What they don’t teach you at business school
In 1984 Mark McCormack wrote a book called What They Don't Teach You At Harvard Business School. It became a best seller.
What tantalises about the book is its title. Harvard Business School is acknowledged to be one of the best in the world. You would imagine that it teaches everything you need to know about business. So, if you can learn something that they don't teach you at Harvard Business School you will have stolen a march on people that pay a fortune to go there.
What do they teach you at Harvard Business School? Well, as at all business schools they cover the whole gambit of running a business. A good proportion of the teaching is accounting and financial analysis. And then there is marketing, HR, economics, IT and the like. They also spend a lot of time teaching frameworks which is why this website and the book - The Business Models Handbook - is widely devoured by business studies students.
What they don't teach you, because it is almost impossible to teach, is business empathy. What does that mean? Some people have a natural ability at something. You see this on a football pitch, among musicians and at language schools. Some people take to a subject like a duck to water. There are sure to be people who have got business nous and others that are a bit lacking in that department.
Business schools attempt to unleash business nous in creative ways. They bring in actors to show how through breathing properly you can project your voice and develop a more authoritative stance. At Manchester Business School they have been known to show you how to whisper into the ear of a horse and improve skills that could be useful when communicating with nervy or difficult colleagues. Nearly all business schools invite speakers who have done remarkable things, exploring and enduring unbelievably difficult places or overcoming serious problems. The hope is that such inspiration will trigger something within the business school students to be become better problem solvers and leaders.

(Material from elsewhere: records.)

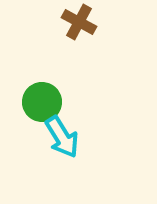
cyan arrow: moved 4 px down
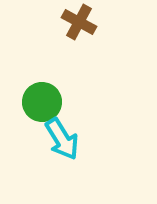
cyan arrow: moved 2 px down
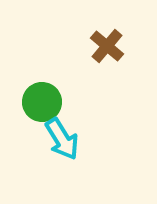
brown cross: moved 28 px right, 24 px down; rotated 12 degrees clockwise
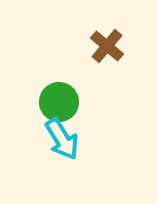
green circle: moved 17 px right
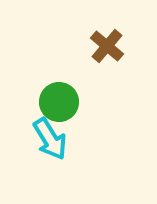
cyan arrow: moved 12 px left
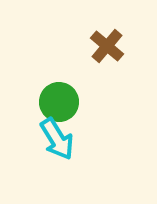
cyan arrow: moved 7 px right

This feel for business may well be inbuilt and difficult to teach. However like any other skill, the more you do something the better you get at it. It is why I am keen on frameworks. Know them and use them and running a business will be so much easier. Half the battle is recognising which framework will deal with the problem. Once that is sorted out it is usually a matter of diligently collecting and analysing data and if this is done thoroughly an appropriate strategy will become apparent.